Source records
- - - - -

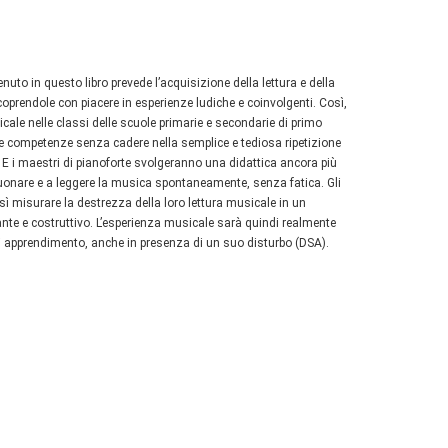
to in questo libro prevede l’acquisizione della lettura e della
coprendole con piacere in esperienze ludiche e coinvolgenti. Così,
cale nelle classi delle scuole primarie e secondarie di primo
e competenze senza cadere nella semplice e tediosa ripetizione
 E i maestri di pianoforte svolgeranno una didattica ancora più
suonare e a leggere la musica spontaneamente, senza fatica. Gli
esì misurare la destrezza della loro lettura musicale in un
ante e costruttivo. L’esperienza musicale sarà quindi realmente
li di apprendimento, anche in presenza di un suo disturbo (DSA).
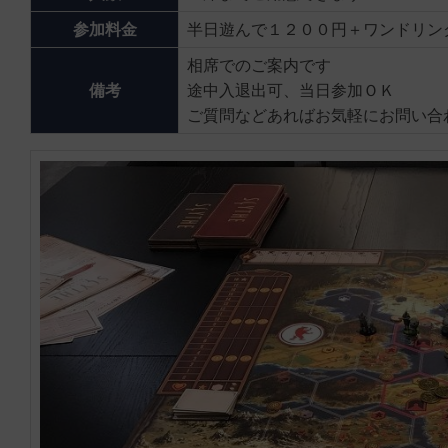
参加料金
半日遊んで１２００円＋ワンドリン
相席でのご案内です
備考
途中入退出可、当日参加ＯＫ
ご質問などあればお気軽にお問い合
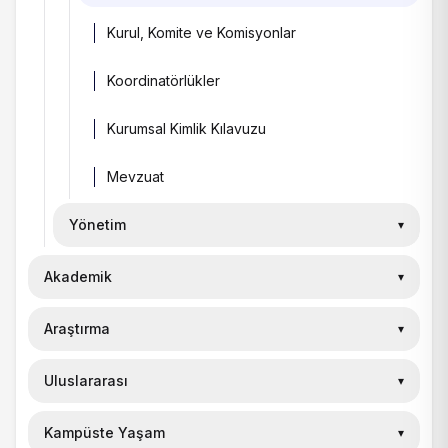
Kurul, Komite ve Komisyonlar
Koordinatörlükler
Kurumsal Kimlik Kılavuzu
Mevzuat
Yönetim
▾
Akademik
Mütevelli Heyeti Başkanı
▾
Mütevelli Heyeti
Araştırma
Enstitü
▾
▾
Rektör
Fakülteler
▾
Uluslararası
Araştırma ve Geliştirme
Lisansüstü Eğitim Enstitüsü
▾
▾
Rektörün Mesajı
Meslek Yüksekokulları
▾
Araştırma Olanakları
Mühendislik, Mimarlık ve Tasarım Fakültesi
▾
Kampüste Yaşam
Uluslararası Ofis
Araştırma Stratejisi
▾
▾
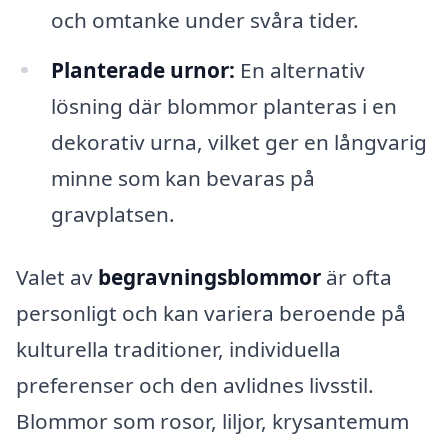
och omtanke under svåra tider.
Planterade urnor:
En alternativ
lösning där blommor planteras i en
dekorativ urna, vilket ger en långvarig
minne som kan bevaras på
gravplatsen.
Valet av
begravningsblommor
är ofta
personligt och kan variera beroende på
kulturella traditioner, individuella
preferenser och den avlidnes livsstil.
Blommor som rosor, liljor, krysantemum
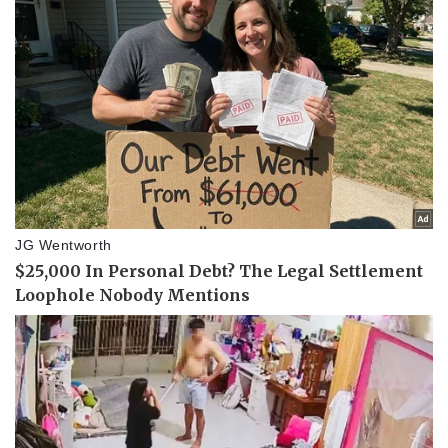
Thể thao
Ô tô - Xe máy
Bóng đá
Ô tô
Lịch thi đấu bóng đá
Xe máy
Thế giới thể thao
Tư vấn
eSports
Hậu trường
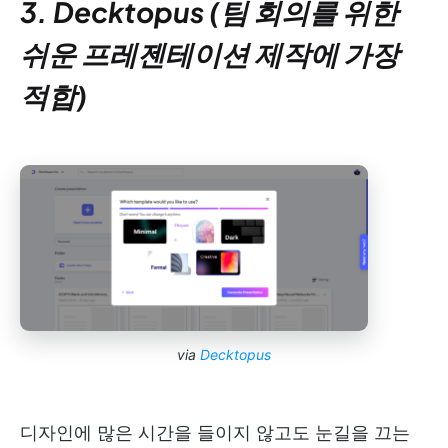
3. Decktopus (팀 회의를 위한
쉬운 프레젠테이션 제작에 가장
적합)
via
Decktopus
디자인에 많은 시간을 들이지 않고도 눈길을 끄는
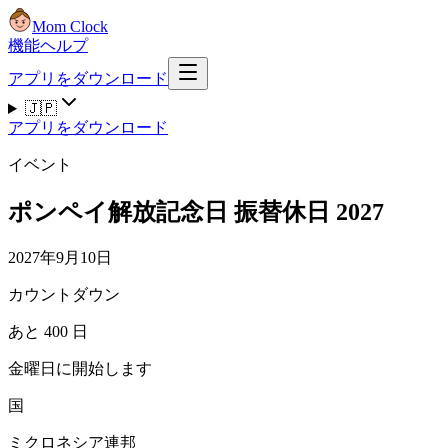
Mom Clock
機能
ヘルプ
アプリをダウンロード
🇯🇵
アプリをダウンロード
イベント
ポンペイ解放記念日 振替休日 2027
2027年9月10日
カウントダウン
あと 400 日
金曜日に開始します
国
ミクロネシア連邦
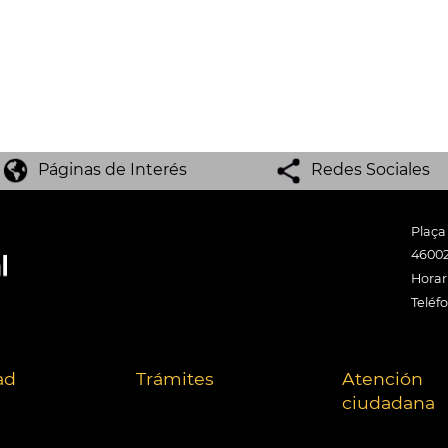
Páginas de Interés
Redes Sociales
Plaça
46002
Horari
Teléf
ad
Trámites
Atención
ciudadana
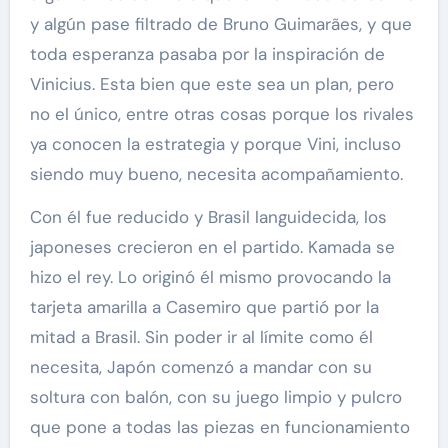
y algún pase filtrado de Bruno Guimarães, y que
toda esperanza pasaba por la inspiración de
Vinicius. Esta bien que este sea un plan, pero
no el único, entre otras cosas porque los rivales
ya conocen la estrategia y porque Vini, incluso
siendo muy bueno, necesita acompañamiento.
Con él fue reducido y Brasil languidecida, los
japoneses crecieron en el partido. Kamada se
hizo el rey. Lo originó él mismo provocando la
tarjeta amarilla a Casemiro que partió por la
mitad a Brasil. Sin poder ir al límite como él
necesita, Japón comenzó a mandar con su
soltura con balón, con su juego limpio y pulcro
que pone a todas las piezas en funcionamiento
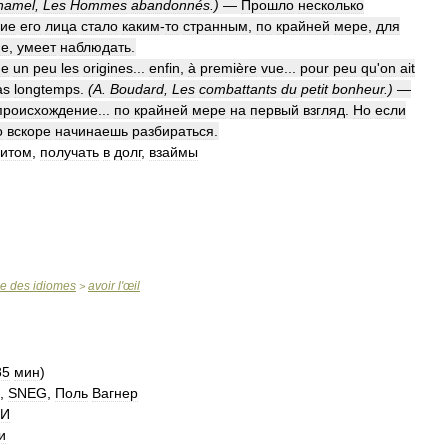
hamel
,
Les
Hommes
abandonnés
.)
—
Прошло
несколько
ие
его
лица
стало
каким
-
то
странным
,
по
крайней
мере
,
для
не
,
умеет
наблюдать
.
e
un
peu
les
origines
...
enfin
,
à
première
vue
...
pour
peu
qu
'
on
ait
as
longtemps
.
(
A
.
Boudard
,
Les
combattants
du
petit
bonheur
.)
—
происхождение
...
по
крайней
мере
на
первый
взгляд
.
Но
если
о
вскоре
начинаешь
разбираться
.
дитом
,
получать
в
долг
,
взаймы
se
des
idiomes
avoir
l
'
œil
>
85
мин
)
,
SNEG
,
Поль
Вагнер
РИ
и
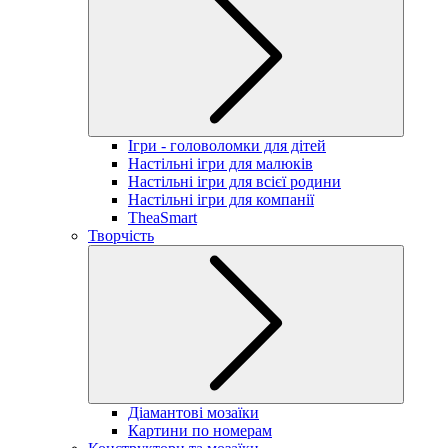
Ігри - головоломки для дітей
Настільні ігри для малюків
Настільні ігри для всієї родини
Настільні ігри для компанії
TheaSmart
Творчість
Діамантові мозаїки
Картини по номерам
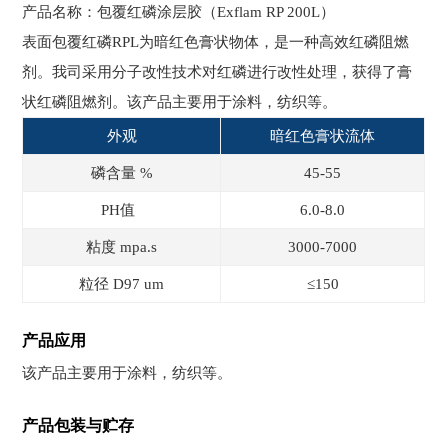
产品名称：包覆红磷涂层胶（Exflam RP 200L）
表面包覆红磷RPL为暗红色膏状物体，是一种高效红磷阻燃
剂。我司采用分子改性技术对红磷进行改性处理，获得了膏
状红磷阻燃剂。该产品主要用于涂料，纺织等。
外观
暗红色膏状流体
磷含量 %
45-55
PH值
6.0-8.0
粘度 mpa.s
3000-7000
粒径 D97 um
≤150
产品应用
该产品主要用于涂料，纺织等。
产品包装与贮存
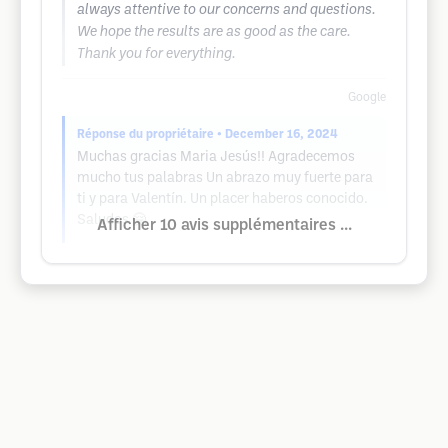
always attentive to our concerns and questions.
We hope the results are as good as the care.
Thank you for everything.
Google
Réponse du propriétaire
• December 16, 2024
Muchas gracias Maria Jesús!! Agradecemos
mucho tus palabras Un abrazo muy fuerte para
ti y para Valentín. Un placer haberos conocido.
Saludos 🤗
Afficher 10 avis supplémentaires ...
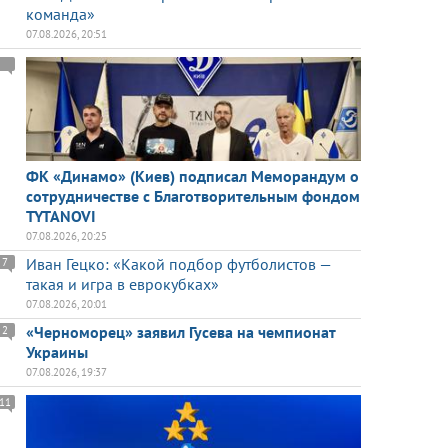
команда»
07.08.2026, 20:51
ФК «Динамо» (Киев) подписал Меморандум о
сотрудничестве с Благотворительным фондом
TYTANOVI
07.08.2026, 20:25
Иван Гецко: «Какой подбор футболистов —
7
такая и игра в еврокубках»
07.08.2026, 20:01
«Черноморец» заявил Гусева на чемпионат
2
Украины
07.08.2026, 19:37
11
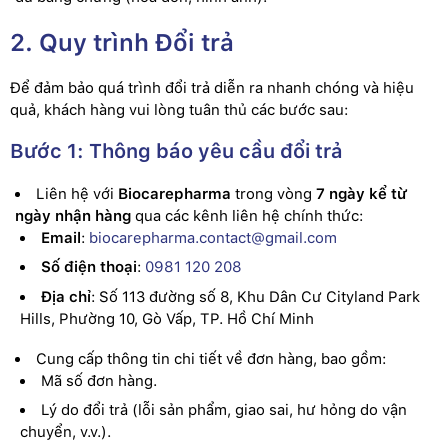
2. Quy trình Đổi trả
Để đảm bảo quá trình đổi trả diễn ra nhanh chóng và hiệu
quả, khách hàng vui lòng tuân thủ các bước sau:
Bước 1: Thông báo yêu cầu đổi trả
Liên hệ với
Biocarepharma
trong vòng
7 ngày kể từ
ngày nhận hàng
qua các kênh liên hệ chính thức:
Email
:
biocarepharma.contact@gmail.com
Số điện thoại
:
0981 120 208
Địa chỉ
: Số 113 đường số 8, Khu Dân Cư Cityland Park
Hills, Phường 10, Gò Vấp, TP. Hồ Chí Minh
Cung cấp thông tin chi tiết về đơn hàng, bao gồm:
Mã số đơn hàng.
Lý do đổi trả (lỗi sản phẩm, giao sai, hư hỏng do vận
chuyển, v.v.).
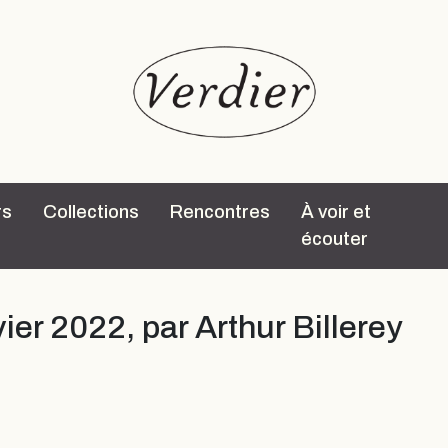
rs
Collections
Rencontres
À voir et
écouter
vier 2022, par Arthur Billerey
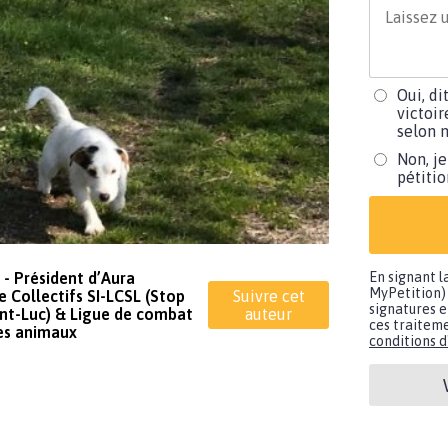
Oui, di
victoir
selon m
Non, je
pétiti
 Président d’Aura
En signant l
MyPetition) 
 Collectifs SI-LCSL (Stop
Suivre cet
signatures e
int-Luc) & Ligue de combat
auteur
ces traiteme
les animaux
conditions d'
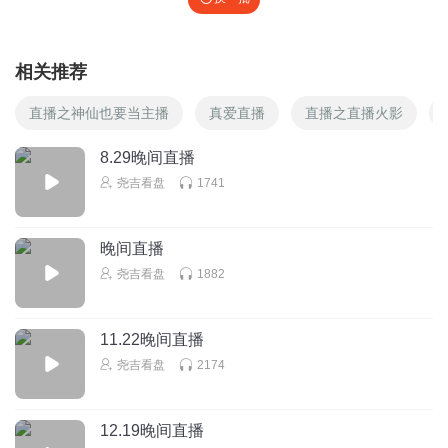
相关推荐
直播之神仙也要当主播
真爱直播
直播之直播火影
8.29晚间直播
尧吉看盘
1741
晚间直播
尧吉看盘
1882
11.22晚间直播
尧吉看盘
2174
12.19晚间直播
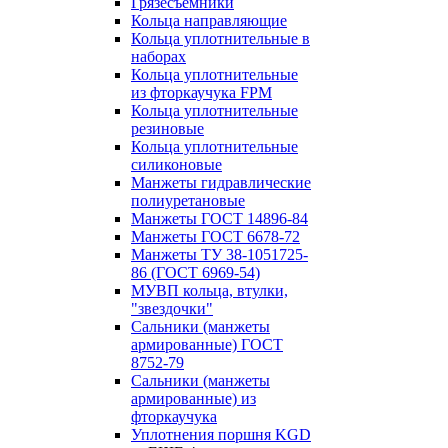
Грязесъёмники
Кольца направляющие
Кольца уплотнительные в
наборах
Кольца уплотнительные
из фторкаучука FPM
Кольца уплотнительные
резиновые
Кольца уплотнительные
силиконовые
Манжеты гидравлические
полиуретановые
Манжеты ГОСТ 14896-84
Манжеты ГОСТ 6678-72
Манжеты ТУ 38-1051725-
86 (ГОСТ 6969-54)
МУВП кольца, втулки,
"звездочки"
Сальники (манжеты
армированные) ГОСТ
8752-79
Сальники (манжеты
армированные) из
фторкаучука
Уплотнения поршня KGD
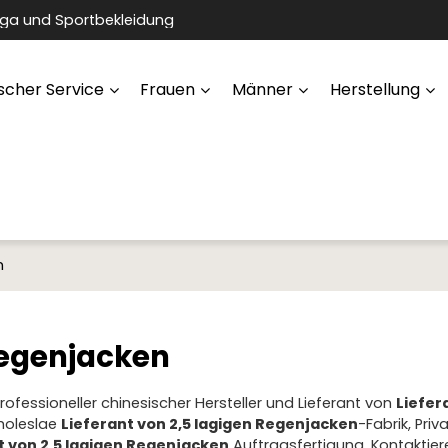
oga und Sportbekleidung
scher Service
Frauen
Männer
Herstellung
n
 Regenjacken
professioneller chinesischer Hersteller und Lieferant von
Liefer
Wholeslae
Lieferant von 2,5 lagigen Regenjacken
-Fabrik, Priv
t von 2,5 lagigen Regenjacken
Auftragsfertigung. Kontaktier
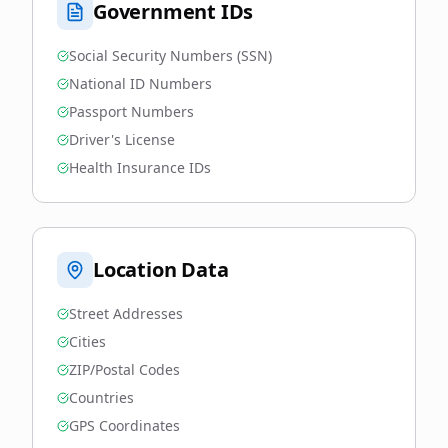
Government IDs
Social Security Numbers (SSN)
National ID Numbers
Passport Numbers
Driver's License
Health Insurance IDs
Location Data
Street Addresses
Cities
ZIP/Postal Codes
Countries
GPS Coordinates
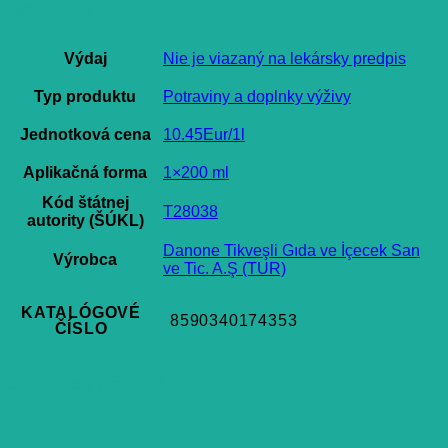
Ďalšie informácie
Výdaj
Nie je viazaný na lekársky predpis
Typ produktu
Potraviny a doplnky výživy
Jednotková cena
10.45Eur/1l
Aplikačná forma
1×200 ml
Kód štátnej
T28038
autority (ŠÚKL)
Danone Tikveşli Gıda ve İçecek San
Výrobca
ve Tic. A.Ş (TUR)
KATALÓGOVÉ
8590340174353
ČÍSLO
Súvisiace produkty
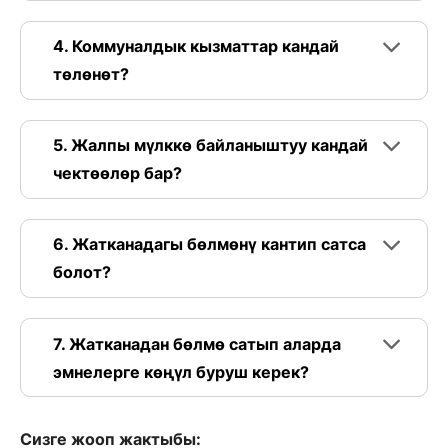
4. Коммуналдык кызматтар кандай
төлөнөт?
5. Жалпы мүлккө байланыштуу кандай
чектөөлөр бар?
6. Жатканадагы бөлмөнү кантип сатса
болот?
7. Жатканадан бөлмө сатып аларда
эмнелерге көңүл буруш керек?
Сизге жооп жактыбы:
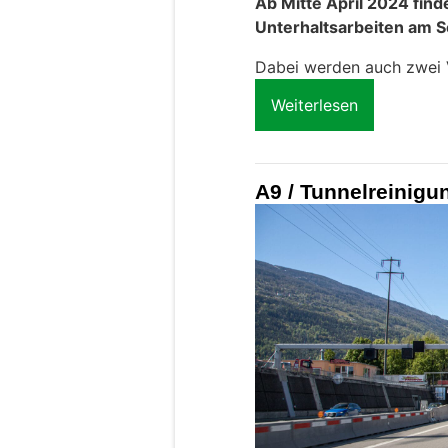
Ab Mitte April 2024 fin
Unterhaltsarbeiten am Se
Dabei werden auch zwei V
Weiterlesen
A9 / Tunnelreinigu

- - - - -

Return solely the count of lines in the data above in which the word "musicale" occurs.

2